Alongside any technical concerns attached to smart cities, of course, is the contentious issue of privacy. Smart cities need data to thrive, but there is a difference between data collected from monitoring technologies, such as air quality or temperature, and data that is more personalised, such as shopping habits, dates of birth or marital status.
Who decides what data is relevant and to whom? How can smart cities garner the trust of their citizens? Nesta’s Tom Symons says that the success of any smart city hinges on its “ability to demonstrate why and how data is being collected” in a way “so that citizens can understand the point of it. Smart cities, collectively, need a consensus on clear ethical principles relating to citizen data. The bottom line is that citizens need to be in control of what is going on with that data, and that probably means some sort of opt-in or opt-out mechanism. A ‘data wallet’, in the form of an app on their smartphone, could help citizens to manage what parts of the smart city they choose to engage with. Maybe they’ll be OK with sharing how often they use their bike, maybe they won’t.
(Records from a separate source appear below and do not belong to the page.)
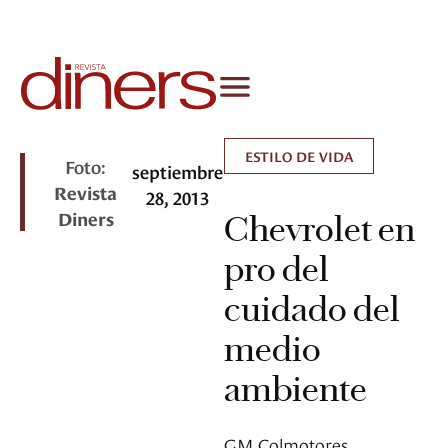
ESTILO DE VIDA
Foto:
septiembre
Revista
28, 2013
Diners
Chevrolet en
pro del
cuidado del
medio
ambiente
GM Colmotores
The smart city has to let citizens have some binary control over whether they share, and the conditions attached to that. Maybe they only want to share that data if it isn’t used for commercial purposes.”
While “privacy is obviously hugely important”, Theo Blackwell says that in an ambitious smart city such as London, “we could argue that some data is being under-exploited”. He is keen to stress the potential of data to be used “for civic benefit”, and to encourage “a culture of data exchange” in London. “The key point is thinking about collaboration, data, and the needs of citizens. If companies were convinced to share their data, of course with some caveats about privacy, then London could benefit from the more informed decisions that were made. If Transport for London gave insight into passenger journeys – how long, how often and so on – then that could help local businesses.” Of citizens’ willingness to share their data, Blackwell says: “I think if data collection comes with an explicit description of what it’s being used for, how long it’s being held, then people will usually recognise that it’s a worthy trade-off to receive better services.”
Technology can cut operational costs and enhance services. Against the backdrop of rapid global urbanisation, both will be necessary. Smart cities, however, are far from the finished article, and challenges in establishing a set of technical standards along with an ethical guideline for data collection are ongoing. Risk management is not an admission of defeat, insists Perera, who views the need to “prioritise some smart city assets over others” as a natural consideration for “any cyber security budget”.
But, as Cerrudo argues, the long-term aim for any smart city would be to eliminate these risks entirely by ensuring that the technology is fit for purpose in the first place. “Technologies used by cities must be properly security audited to make certain that they are secure before they are implemented. To fail to do so is reckless. When we see that the data that feeds smart city systems is blindly trusted and can be easily manipulated, that the systems can be easily hacked, and there are security problems everywhere – that is when smart cities become dumb cities.”